GridGain can be used in Internet of Things (IoT) use cases for IoT database acceleration of common relational databases. High volumes of incoming data which must be processed, analyzed and acted upon in real-time is characteristic of IoT applications, especially for Industrial Internet of Things (IIoT) use cases. Hybrid transactional/analytical processing (HTAP) solutions can address the need for both a high data ingestion rate and real-time speed . These solutions typically rely on database scalability so they can scale out as data volumes grow. By deploying IoT database acceleration strategies, companies can evolve their existing RDBMS using in-memory computing which are able to deliver real-time OLTP and OLAP performance on a single data set.

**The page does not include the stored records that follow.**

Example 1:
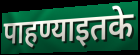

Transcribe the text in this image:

पाहण्याइतके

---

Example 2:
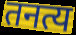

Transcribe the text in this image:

तनत्य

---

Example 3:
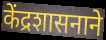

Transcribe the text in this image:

केंद्रशासनाने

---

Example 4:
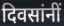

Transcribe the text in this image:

दिवसांनीं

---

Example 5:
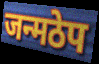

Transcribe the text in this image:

जन्मठेप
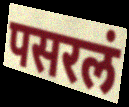
पसरलं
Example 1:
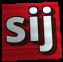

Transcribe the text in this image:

sij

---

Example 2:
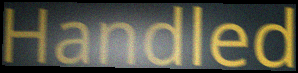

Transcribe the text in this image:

Handled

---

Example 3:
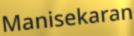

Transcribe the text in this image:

Manisekaran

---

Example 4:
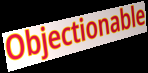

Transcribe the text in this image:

Objectionable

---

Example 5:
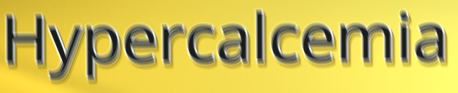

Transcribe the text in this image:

Hypercalcemia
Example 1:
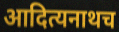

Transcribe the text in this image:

आदित्यनाथच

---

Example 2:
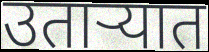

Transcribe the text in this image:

उताऱ्यात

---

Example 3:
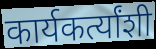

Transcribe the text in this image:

कार्यकर्त्यांशी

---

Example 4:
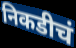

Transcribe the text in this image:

निकडीचं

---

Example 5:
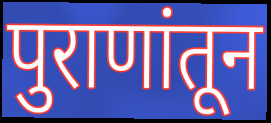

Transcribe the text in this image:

पुराणांतून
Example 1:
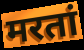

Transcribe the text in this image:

मरतां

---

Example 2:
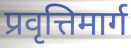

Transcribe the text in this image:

प्रवृत्तिमार्ग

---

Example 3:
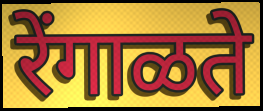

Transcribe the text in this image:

रेंगाळते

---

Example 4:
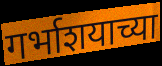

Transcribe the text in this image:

गर्भाशयाच्या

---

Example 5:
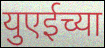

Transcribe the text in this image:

युएईच्या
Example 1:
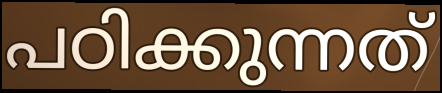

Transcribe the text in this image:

പഠിക്കുന്നത്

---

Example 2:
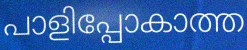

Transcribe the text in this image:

പാളിപ്പോകാത്ത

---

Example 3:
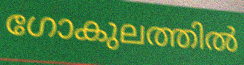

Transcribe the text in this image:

ഗോകുലത്തിൽ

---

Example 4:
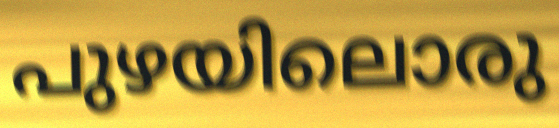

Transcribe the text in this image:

പുഴയിലൊരു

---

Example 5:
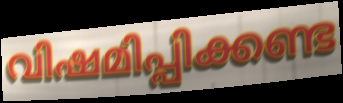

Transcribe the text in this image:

വിഷമിപ്പിക്കണ്ട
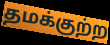
தமக்குற்ற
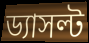
ড্যাসল্ট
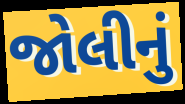
જોલીનું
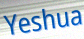
Yeshua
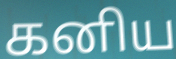
கனிய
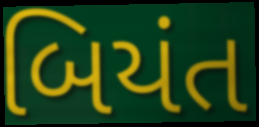
બિયંત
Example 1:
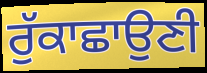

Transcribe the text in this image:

ਰੁੱਕਾਛਾਉਣੀ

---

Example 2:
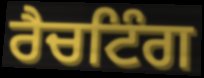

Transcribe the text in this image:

ਰੈਚਟਿੰਗ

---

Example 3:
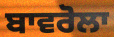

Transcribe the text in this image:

ਬਾਵਰੋਲਾ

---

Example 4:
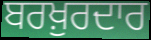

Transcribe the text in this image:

ਬਰਖ਼ੁਰਦਾਰ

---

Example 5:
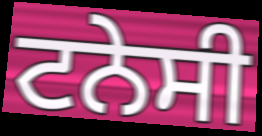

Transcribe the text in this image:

ਟਨੇਸੀ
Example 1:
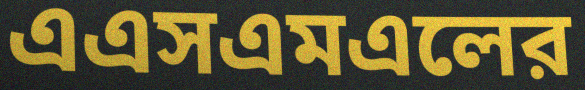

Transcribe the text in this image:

এএসএমএলের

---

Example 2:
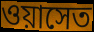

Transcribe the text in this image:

ওয়াসেত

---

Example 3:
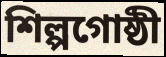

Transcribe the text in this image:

শিল্পগোষ্ঠী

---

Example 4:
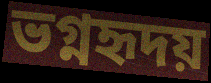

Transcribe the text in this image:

ভগ্নহৃদয়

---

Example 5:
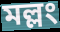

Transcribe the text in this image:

মল্লং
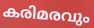
കരിമരവും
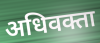
अधिवक्ता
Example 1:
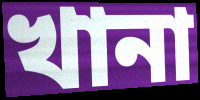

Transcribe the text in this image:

খানা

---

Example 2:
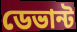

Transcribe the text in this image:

ডেভান্ট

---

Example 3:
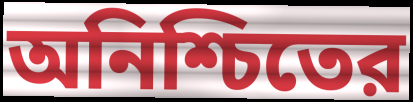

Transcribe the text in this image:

অনিশ্চিতের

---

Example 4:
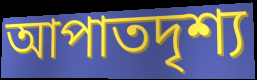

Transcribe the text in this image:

আপাতদৃশ্য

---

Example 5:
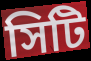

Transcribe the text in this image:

সিটি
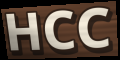
HCC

IoT Database Acceleration and In-Memory Computing
The GridGain in-memory computing platform is deployed for IoT database acceleration between the application and data layers on a cluster of servers. GridGain supports ACID transactions and distributed ANSI-99 SQL including DDL and DML. GridGain can allow RDBMSs to function as in-memory HTAP databases which are extremely fast and can be easily scaled by adding more nodes to the GridGain cluster. Built on Apache® Ignite™, GridGain has native support for Apache® Kafka™ as well as integrations for many other commonly used solutions. The GridGain fast data ingest capabilities make it ideal as an IoT database acceleration solution for applications ranging from smart power grids to self-driving cars to connected buildings or any IoT use case which generates large quantities of real-time data that requires immediate analysis to drive real-time action. When deployed as an in-memory database, GridGain can function as an IoT database without requiring an underlying RDBMS.
Leading IoT platform vendors incorporate GridGain into their architecture to create IoT solutions which can deliver the performance and scalability their customers demand. GridGain is already used in IoT platforms which ingest and process data from millions of sensors in real-time.